Hiring in most companies is frustrating and unsuccessful. Employees are hired of course but rarely do the companies get the performance they wanted. An extensive 3-year study of more than 5,000 hiring managers revealed that only 19% of new hires went on to be successful in the opinion of the hiring companies. The 81% of unsuccessful hires included:
Candidates with superb technical skills and knowledge
Candidates who were successful in other companies
Candidates who interviewed beautifully, on video in some cases
Candidates with stunning resumés
Candidates who seemed to match the culture of the company
Candidates with highly respected educations
Candidates that matched profiles created by some assessment
These unsuccessful employees are being hired by intelligent people, using the best methods they could find. Many companies have adapted their decision-making and their expectations to these incredibly low results. It does not have to be that way. If so many different smart people are only successful one out of five times, perhaps there is a fundamental flaw in understanding the problem.
I suggest that the objectives of the hiring process are poorly or inaccurately defined. The true objective of hiring any employee is to rent job behaviors. These are the behaviors that the company needs to operate successfully. For example:
Directing the actions of other employees
Persuading prospects to make buying decisions
Accurately handling highly detailed information
Performing effectively in stressful situations
Projecting warmth and friendliness to customers
Complying with established rules and procedures
Performing a routine set of tasks on a daily basis
Solving unexpected problems
Delivering creative and innovative solutions
Reacting to unexpected events (walk-up customers)
Each of these is a specific job behavior that is critical to the business. If the employee fits the success profile but does not persuade prospects to make buying decisions, it is a bad hire. If a person interviews with energy and enthusiasm, but cannot deliver that same energy and enthusiasm on a daily basis with customers, it is a bad hire. Would it make sense to make sure that the job candidate can deliver the necessary job behaviors before hiring them?
Sports follow this principle. Ideally, the baseball team wants a player who hits .300 and is a wonderful teammate. They will take a player who is hitting .300 but is not a wonderful teammate in the clubhouse. They do not want and have no interest in a wonderful teammate who hits .150. Sports does an excellent job of separating the necessary job behaviors from the nice to have characteristics.

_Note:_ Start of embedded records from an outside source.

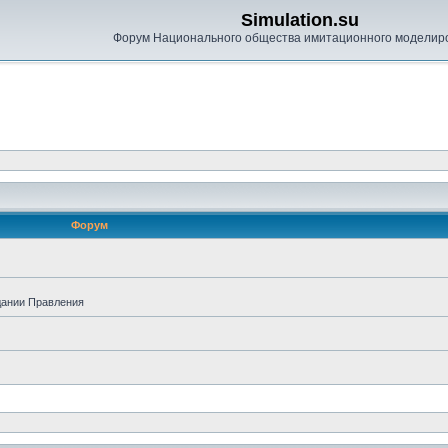
Simulation.su
Форум Национального общества имитационного моделир
Форум
дании Правления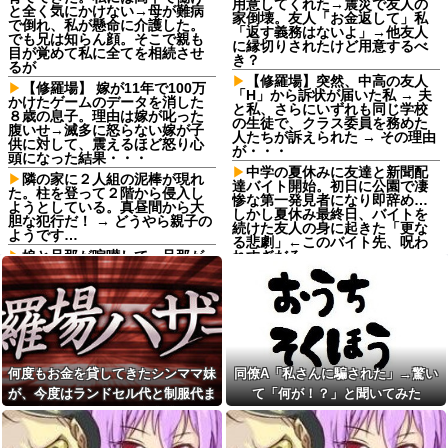
用意してくれた→震災で友人の
と全く気にかけない→母が難病
家倒壊。友人「お金返して」私
で倒れ、私が懸命に介護した。
「返す義務はないよ」→他友人
でも兄は知らん顔。そこで親も
に縁切りされたけど用意するべ
目が覚めて私に全てを相続させ
き？
るが
【修羅場】突然、中高の友人
【修羅場】 嫁が11年で100万
「H」から訴状が届いた私 → 夫
かけたゲームのデータを消した
と私、さらにいずれも同じ学校
８歳の息子。理由は嫁が叱った
の生徒で、クラス委員を務めた
腹いせ→滅多に怒らない嫁が子
人たちが訴えられた → その理由
供に対して、震えるほど怒り心
が・・・
頭になった結果・・・
中学の夏休みに友達と新聞配
隣の家に２人組の泥棒が現れ
達バイト開始。初日に公園で凄
た。柱を登って２階から侵入し
惨な第一発見者になり即辞め…
ようとしている。真昼間から大
しかし夏休み最終日、バイトを
胆な犯行だ！ → どうやら親子の
続けた友人の身に起きた「更な
ようです…
る悲劇」←このバイト先、呪わ
娘と旦那が喧嘩して、旦那が
れすぎだろ
「だからお前は嫌われるんだ
高校の同級生で現在28歳の友
よ！」と言い放ってしまっ
達に1年ぶりに会ったら自称毒舌
て・・・
系になってたんで縁切った…
義父「事故を起こす前に免許
【悲報】日本人、募金した人
を返そうと思う」私「その決断
を叩き始める
は立派ですね…」→義父の一言
に胸が熱くなって…
【画像】さすがにデカすぎる
何度もお金を貸してきたシンママ妹
同僚A「私さんに騙された」→驚い
コスプレイヤーwwwwwwwww
どれだけ食べても体型が変わ
が、今度はランドセル代と制服代ま
て「何が！？」と聞いてみた
らない彼女。その理由を聞いた
寮の乾燥機を朝から晩まで占
ら、思いもしなかった方法で維
有するアホ同僚に激怒！カゴも
で要求してきた。その裏事情を知っ
持していて…
置かずに放置し、出し入れ用に
て頭を抱えることに…
提供したゴミ袋すら返さない…
友人宅で。私「この子どうし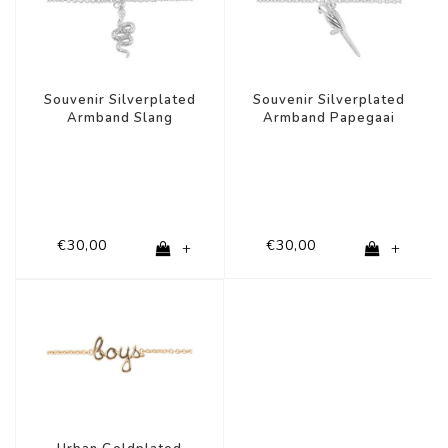
Souvenir Silverplated
Souvenir Silverplated
Armband Slang
Armband Papegaai
€30,00
€30,00
+
+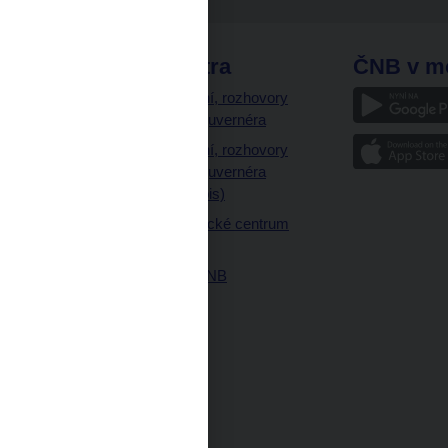
odkazy
ČNB extra
ČNB v m
a
Vystoupení, rozhovory
a články guvernéra
ázky
Vystoupení, rozhovory
ajetku
a články guvernéra
ných prostor
(úplný výpis)
Návštěvnické centrum
ČNB
Historie ČNB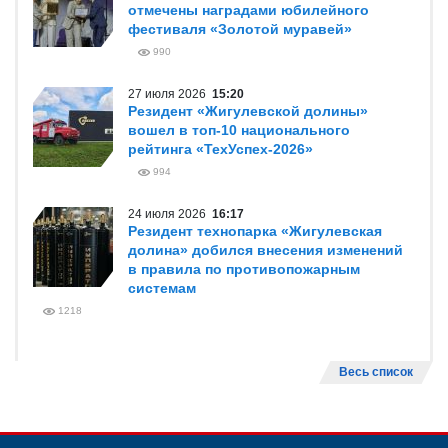
отмечены наградами юбилейного
фестиваля «Золотой муравей»
990
27 июля 2026
15:20
Резидент «Жигулевской долины»
вошел в топ-10 национального
рейтинга «ТехУспех-2026»
994
24 июля 2026
16:17
Резидент технопарка «Жигулевская
долина» добился внесения изменений
в правила по противопожарным
системам
1218
Весь список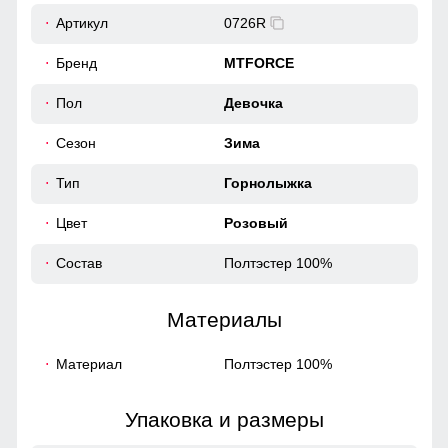
Артикул
0726R
Бренд
MTFORCE
Пол
Девочка
Сезон
Зима
Тип
Горнолыжка
Цвет
Розовый
Состав
Полтэстер 100%
Материалы
Материал
Полтэстер 100%
Упаковка и размеры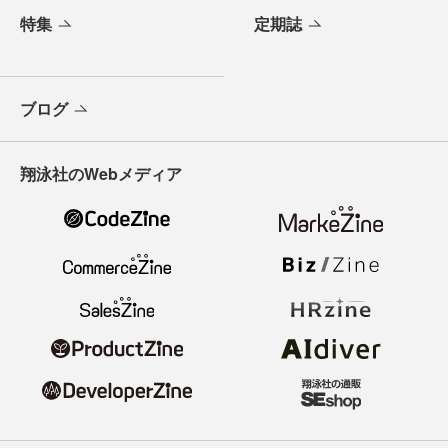
特集
定期誌
ブログ
翔泳社のWebメディア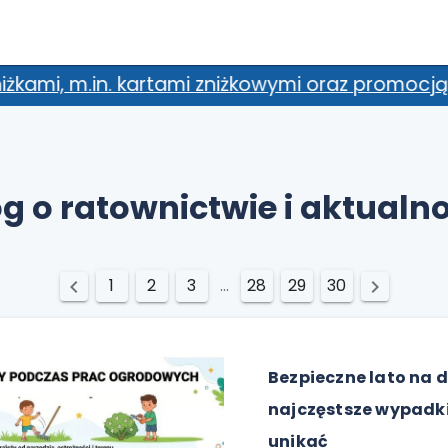
zniżkowymi oraz promocją dla 2 osób.
og o ratownictwie i aktualno
1
2
3
...
28
29
30
Bezpieczne lato na d
najczęstsze wypadki 
unikać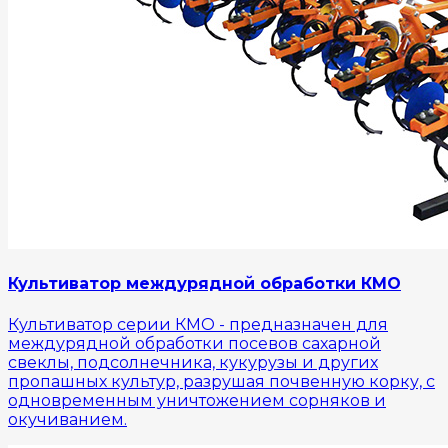
Культиватор междурядной обработки КМО
Культиватор серии КМО - предназначен для
междурядной обработки посевов сахарной
свеклы, подсолнечника, кукурузы и других
пропашных культур, разрушая почвенную корку, с
одновременным уничтожением сорняков и
окучиванием.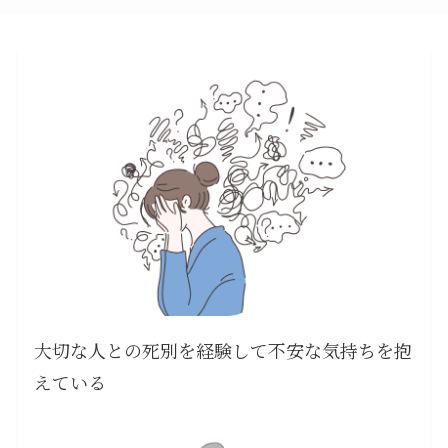
大切な人との死別を経験して不安な気持ちを抱
えている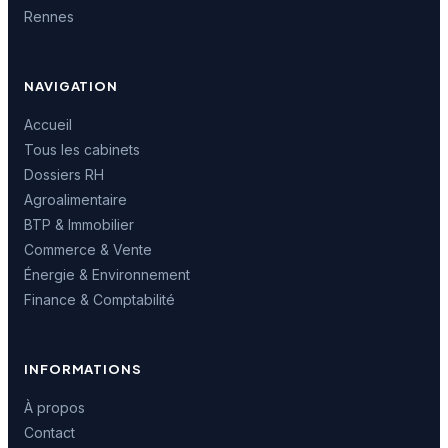
Rennes
NAVIGATION
Accueil
Tous les cabinets
Dossiers RH
Agroalimentaire
BTP & Immobilier
Commerce & Vente
Énergie & Environnement
Finance & Comptabilité
INFORMATIONS
À propos
Contact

Today, technology enables companies to easily verify the job candidate's ability to deliver specific job behaviors. All job behaviors depend upon certain hard-wired traits and abilities. These are quickly measured in a 25-minute online experience and are translated into easily understood descriptions of each individual’s ability to deliver the necessary job behaviors. If they cannot, they can be exited from the selection process. If they can, then it makes sense to explore their skills, knowledge, experience, values, cultural fit, and other elements. This focus on job behaviors can dramatically reduce bad hires, even making them optional.